PROBLEM TO WORK ON:
Lines holding the word "down" must be located in the listing below and copied.

SOURCE DATA:
+ + + + +
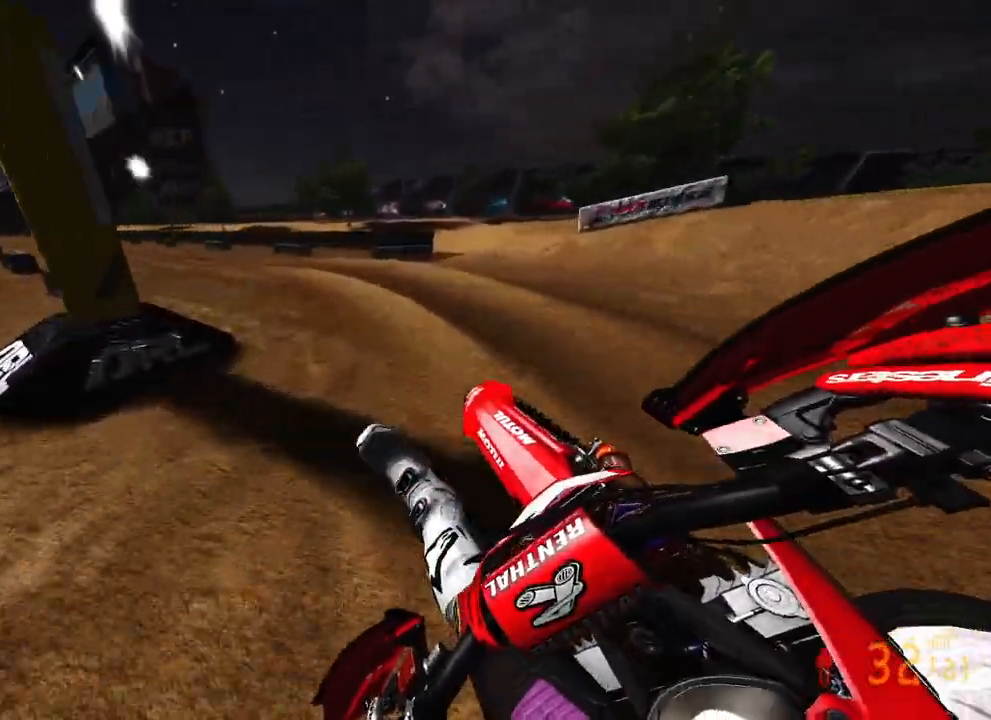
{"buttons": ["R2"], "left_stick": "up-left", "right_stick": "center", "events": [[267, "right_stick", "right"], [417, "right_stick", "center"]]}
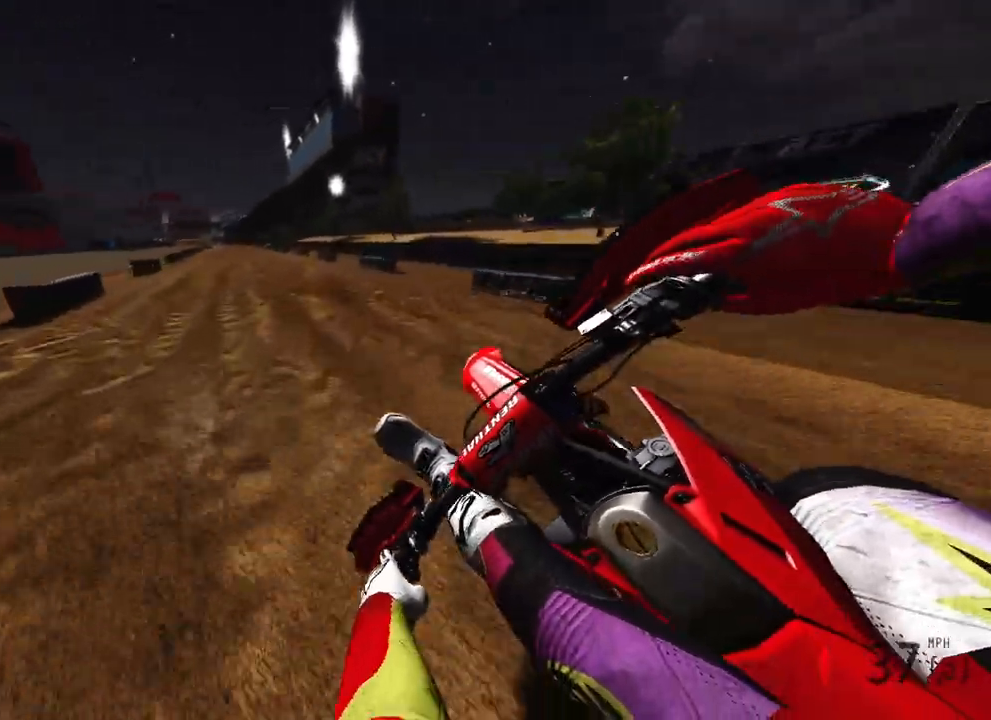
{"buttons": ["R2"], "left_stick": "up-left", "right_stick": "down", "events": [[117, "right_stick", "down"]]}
+ + + + +
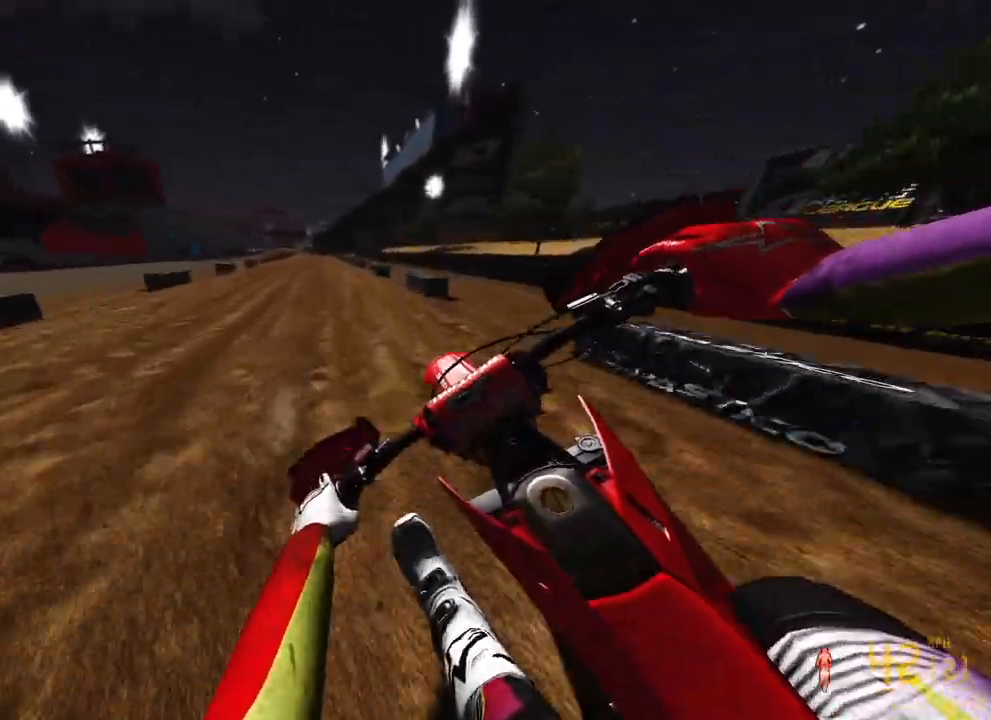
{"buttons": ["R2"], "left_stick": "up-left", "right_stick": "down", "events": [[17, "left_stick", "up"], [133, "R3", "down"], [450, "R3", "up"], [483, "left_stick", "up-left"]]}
+ + + + +
ANSWER TO THE EXERCISE:
{"buttons": ["R2"], "left_stick": "up-left", "right_stick": "down", "events": [[117, "right_stick", "down"]]}
{"buttons": ["R2"], "left_stick": "up-left", "right_stick": "down", "events": [[17, "left_stick", "up"], [133, "R3", "down"], [450, "R3", "up"], [483, "left_stick", "up-left"]]}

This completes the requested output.